Ensembling methods are well known in machine learning for improving prediction accuracy.
However, they are limited in the sense that they cannot effectively discriminate among
underlying component models. Some models perform better at certain types of input instances
than other models. The measure of how good a model is can sometimes be gauged from
"where" it extracted the output and "why" it made the prediction. This information can be exploited
to leverage the component models in an ensemble. In this proposal, we present stacking
with auxiliary features that integrates relevant information from multiple sources to improve
ensembling. We use two types of auxiliary features - instance features and provenance features.
The instance features enable the stacker to discriminate across input instances while the
provenance features enable the stacker to discriminate across component systems. When combined
together, our algorithm learns to rely on systems that not just agree on an output but also
the provenance of this output in conjunction with the input instance type.

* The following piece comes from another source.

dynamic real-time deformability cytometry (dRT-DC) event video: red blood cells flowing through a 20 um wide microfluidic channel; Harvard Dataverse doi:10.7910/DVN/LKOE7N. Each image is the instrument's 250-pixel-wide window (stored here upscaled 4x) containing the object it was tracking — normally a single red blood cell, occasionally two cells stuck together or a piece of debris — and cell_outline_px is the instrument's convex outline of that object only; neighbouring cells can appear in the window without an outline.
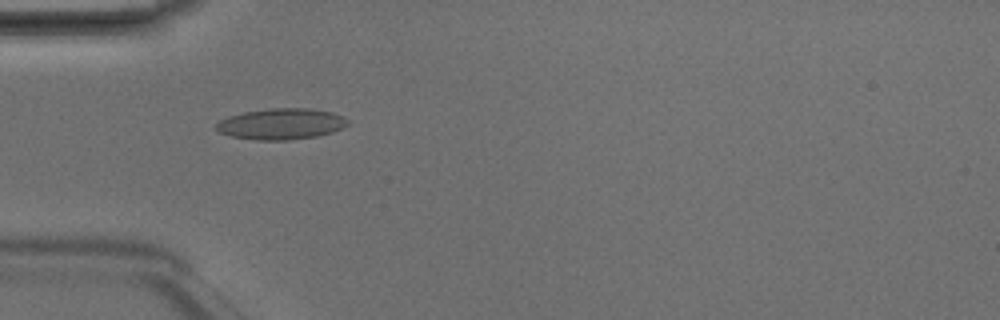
{"species": "Egyptian fruit bat (a non-hibernating species)", "species_latin": "Rousettus aegyptiacus", "temperature_condition": "room temperature", "stored_images_in_passage": 7, "camera_frame_rate_fps": 3000, "um_per_image_px": 0.085, "animal": {"sex": "male"}, "frame": {"image": 1, "passage_image": 5, "time_ms": 1.333, "image_size_px": [1000, 320], "cell_outline_px": [[348, 124], [332, 132], [316, 136], [288, 140], [256, 140], [232, 136], [220, 132], [216, 128], [216, 124], [220, 120], [228, 116], [244, 112], [272, 108], [308, 108], [332, 112], [344, 116], [348, 120]], "centroid_in_image_um": [23.91, 10.53], "position_along_channel_um": 61.1, "area_um2": 23.64}}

We demonstrate our approach on three very different and difficult problems: Cold Start
Slot Filling, Tri-lingual Entity Discovery and Linking, and ImageNet Object Detection. The
first two problems are well known tasks in Natural Language Processing, and the third one is
in the domain of Computer Vision. Our algorithm obtains state-of-the-art results on the first
two tasks and significant improvements on the ImageNet task, thus verifying the power and
generality of our approach. We also present a novel approach using stacking for combining
systems that do not have training data in an unsupervised ensemble with systems that do have
training data. Our combined approach achieves state-of-the-art on the Cold Start Slot Filling
and Tri-lingual Entity Discovery and Linking tasks, beating our own prior performance on
ensembling just the supervised systems.
We propose several short-term and long-term extensions to our work. In the short-term, we
focus our work on using more semantic instance-level features for all the three tasks, and use
non-lexical features that are language independent for the two NLP tasks. In the long-term we
propose to demonstrate our ensembling algorithm on the Visual Question Answering task and
use textual/visual explanations as auxiliary features to stacking.
PhD proposal, Department of Computer Science, The University of Texas at Austin.